__What you need to do__. Entries follow. Return each line that contains the word "data".

= Beginning of Section =

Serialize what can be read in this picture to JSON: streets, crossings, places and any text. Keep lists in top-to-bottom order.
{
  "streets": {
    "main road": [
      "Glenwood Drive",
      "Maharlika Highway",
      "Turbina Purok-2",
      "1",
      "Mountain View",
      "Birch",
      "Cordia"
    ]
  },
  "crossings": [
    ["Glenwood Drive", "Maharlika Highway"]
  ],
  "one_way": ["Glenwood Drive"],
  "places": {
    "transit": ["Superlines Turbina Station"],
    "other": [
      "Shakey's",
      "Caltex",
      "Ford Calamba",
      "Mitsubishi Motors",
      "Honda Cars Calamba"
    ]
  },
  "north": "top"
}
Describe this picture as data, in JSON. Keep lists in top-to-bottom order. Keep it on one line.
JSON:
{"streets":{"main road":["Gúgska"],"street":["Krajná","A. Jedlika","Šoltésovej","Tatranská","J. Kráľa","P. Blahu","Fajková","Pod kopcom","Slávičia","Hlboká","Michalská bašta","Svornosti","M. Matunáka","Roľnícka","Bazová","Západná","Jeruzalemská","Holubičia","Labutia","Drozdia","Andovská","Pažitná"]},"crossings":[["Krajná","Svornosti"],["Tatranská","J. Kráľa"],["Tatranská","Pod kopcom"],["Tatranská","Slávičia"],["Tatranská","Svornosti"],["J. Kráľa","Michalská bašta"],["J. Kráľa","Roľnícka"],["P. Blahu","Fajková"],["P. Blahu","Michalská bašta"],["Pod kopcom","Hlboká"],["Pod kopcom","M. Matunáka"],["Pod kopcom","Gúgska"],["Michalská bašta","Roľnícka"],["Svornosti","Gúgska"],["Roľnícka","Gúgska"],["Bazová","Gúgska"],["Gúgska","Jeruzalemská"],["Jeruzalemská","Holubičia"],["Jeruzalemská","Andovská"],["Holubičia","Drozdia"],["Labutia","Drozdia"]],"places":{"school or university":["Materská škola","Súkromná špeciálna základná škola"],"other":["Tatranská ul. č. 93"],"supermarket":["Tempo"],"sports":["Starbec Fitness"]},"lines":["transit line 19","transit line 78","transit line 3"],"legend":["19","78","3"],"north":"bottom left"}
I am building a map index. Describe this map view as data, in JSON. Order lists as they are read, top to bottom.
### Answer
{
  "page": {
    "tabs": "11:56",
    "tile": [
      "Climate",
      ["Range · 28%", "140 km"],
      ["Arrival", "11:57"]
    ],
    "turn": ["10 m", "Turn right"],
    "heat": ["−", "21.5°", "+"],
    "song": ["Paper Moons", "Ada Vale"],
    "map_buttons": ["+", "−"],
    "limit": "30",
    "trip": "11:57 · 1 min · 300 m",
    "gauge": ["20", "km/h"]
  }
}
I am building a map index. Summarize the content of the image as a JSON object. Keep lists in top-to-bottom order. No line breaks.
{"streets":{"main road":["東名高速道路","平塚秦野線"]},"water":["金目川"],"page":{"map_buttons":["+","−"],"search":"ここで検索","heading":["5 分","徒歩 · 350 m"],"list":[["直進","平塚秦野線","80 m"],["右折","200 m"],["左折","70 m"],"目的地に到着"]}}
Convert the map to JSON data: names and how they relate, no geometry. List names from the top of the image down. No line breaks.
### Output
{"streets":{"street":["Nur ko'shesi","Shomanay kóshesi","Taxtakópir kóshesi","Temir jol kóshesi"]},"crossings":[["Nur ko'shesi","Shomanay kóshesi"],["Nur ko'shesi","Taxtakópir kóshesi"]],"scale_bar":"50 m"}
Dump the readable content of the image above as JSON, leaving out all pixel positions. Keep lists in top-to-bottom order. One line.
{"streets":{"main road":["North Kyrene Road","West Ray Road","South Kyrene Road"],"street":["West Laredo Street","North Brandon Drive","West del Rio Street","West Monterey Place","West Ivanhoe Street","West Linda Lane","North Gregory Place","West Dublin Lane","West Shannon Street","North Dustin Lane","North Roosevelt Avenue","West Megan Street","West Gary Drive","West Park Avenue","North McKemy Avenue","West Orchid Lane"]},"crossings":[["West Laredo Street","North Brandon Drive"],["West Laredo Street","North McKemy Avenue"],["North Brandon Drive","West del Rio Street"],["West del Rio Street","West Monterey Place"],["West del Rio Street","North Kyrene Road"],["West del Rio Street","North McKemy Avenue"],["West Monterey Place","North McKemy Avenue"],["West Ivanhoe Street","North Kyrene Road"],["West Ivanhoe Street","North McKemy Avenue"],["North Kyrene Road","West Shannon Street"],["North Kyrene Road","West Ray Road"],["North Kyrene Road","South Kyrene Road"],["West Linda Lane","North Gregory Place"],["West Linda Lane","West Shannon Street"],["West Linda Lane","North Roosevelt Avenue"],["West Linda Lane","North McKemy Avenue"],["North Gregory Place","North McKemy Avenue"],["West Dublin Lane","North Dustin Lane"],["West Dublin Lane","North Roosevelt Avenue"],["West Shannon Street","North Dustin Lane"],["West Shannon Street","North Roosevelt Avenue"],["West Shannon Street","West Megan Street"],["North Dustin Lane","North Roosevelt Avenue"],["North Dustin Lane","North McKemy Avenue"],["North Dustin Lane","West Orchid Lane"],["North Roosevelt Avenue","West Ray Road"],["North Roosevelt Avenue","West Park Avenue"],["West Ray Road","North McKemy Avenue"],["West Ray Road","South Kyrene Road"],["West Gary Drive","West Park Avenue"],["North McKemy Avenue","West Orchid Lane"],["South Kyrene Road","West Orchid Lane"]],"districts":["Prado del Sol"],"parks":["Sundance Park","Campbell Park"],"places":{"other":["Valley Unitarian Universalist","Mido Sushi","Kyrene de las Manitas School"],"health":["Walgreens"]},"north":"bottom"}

= End of Section =

__Exercise response__.
Describe this picture as data, in JSON. Keep lists in top-to-bottom order. Keep it on one line.
I am building a map index. Describe this map view as data, in JSON. Order lists as they are read, top to bottom.
Convert the map to JSON data: names and how they relate, no geometry. List names from the top of the image down. No line breaks.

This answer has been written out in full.